PROVIDED PASSAGE:
===

# big basements/empty ground floors



## caju (May 11, 2015)

Hi all.

I'm at the beginning of looking at properties in central Portugal, and noticed that so many seem to have these big empty storage spaces on the ground floor or basement. Is this a thing there? Is there any reason why more people don't convert it into living space (or any reason why I couldn't do so myself?)


----------



## Strontium (Sep 16, 2015)

Your house will need to have been granted a habitation license so you may inhabit it, this will also dictate how many square meters of habitation your house has. In traditional build the lower floor is storage/animal stalls, wine cellar, winter food storage so often without windows, traditional build is stones "balanced" on stones and is wider at the base and thinner at the eves, if you want to remove supporting stones from the ground floor to give window you will need to - somehow - structurally support all the stonework + roof above. The game called Jenga will show you the result if you are not extremely careful, the skill of this work has/is being lost as modern houses do not use this construction method.


----------



## robc (Jul 17, 2008)

caju said:


> Hi all.
> 
> I'm at the beginning of looking at properties in central Portugal, and noticed that so many seem to have these big empty storage spaces on the ground floor or basement. Is this a thing there? Is there any reason why more people don't convert it into living space (or any reason why I couldn't do so myself?)

===

SUPPLIED INFORMATION:
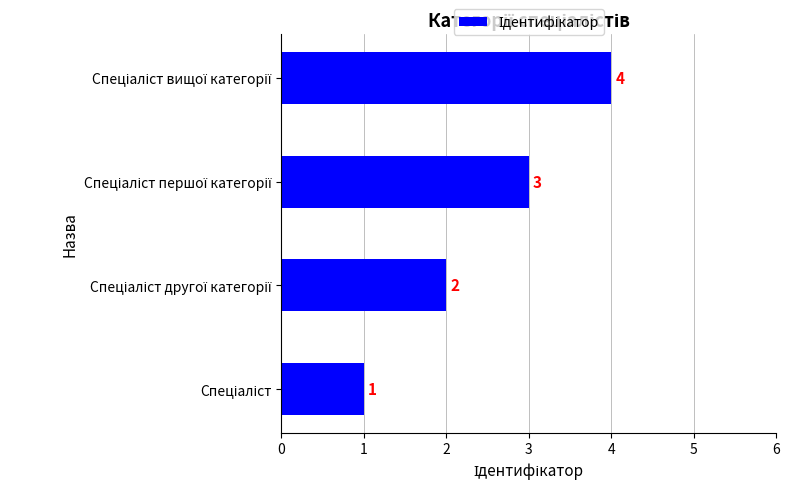

Count the values in the range 2 to 4.

3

===

WHAT THIS EXERCISE ASKS:
1. Can you condense the paragraph in the basements thread that begins "Your house will need" into a short bulleted list that keeps its main facts?
2. Could you reproduce word for word the part of the basements thread starting at "## Strontium (Sep" and ending at "this construction method."?
The material plays no part in what comes next.

SOLUTIONS:
1.
- A house needs a habitation license before anyone may live in it, and that license sets how many square meters count as habitation.
- In traditional builds, the lower floor was used for storage, animal stalls, a wine cellar, or winter food, so it often has no windows.
- These buildings are stones balanced on stones, wider at the base and narrower toward the top.
- Removing supporting stones from the ground floor to add windows means the stonework and roof above must somehow be structurally supported.
- Without extreme care, the result is like a game of Jenga.
- The skill for this work is being lost because modern houses don't use this construction method.

2.
## Strontium (Sep 16, 2015)

Your house will need to have been granted a habitation license so you may inhabit it, this will also dictate how many square meters of habitation your house has. In traditional build the lower floor is storage/animal stalls, wine cellar, winter food storage so often without windows, traditional build is stones "balanced" on stones and is wider at the base and thinner at the eves, if you want to remove supporting stones from the ground floor to give window you will need to - somehow - structurally support all the stonework + roof above. The game called Jenga will show you the result if you are not extremely careful, the skill of this work has/is being lost as modern houses do not use this construction method.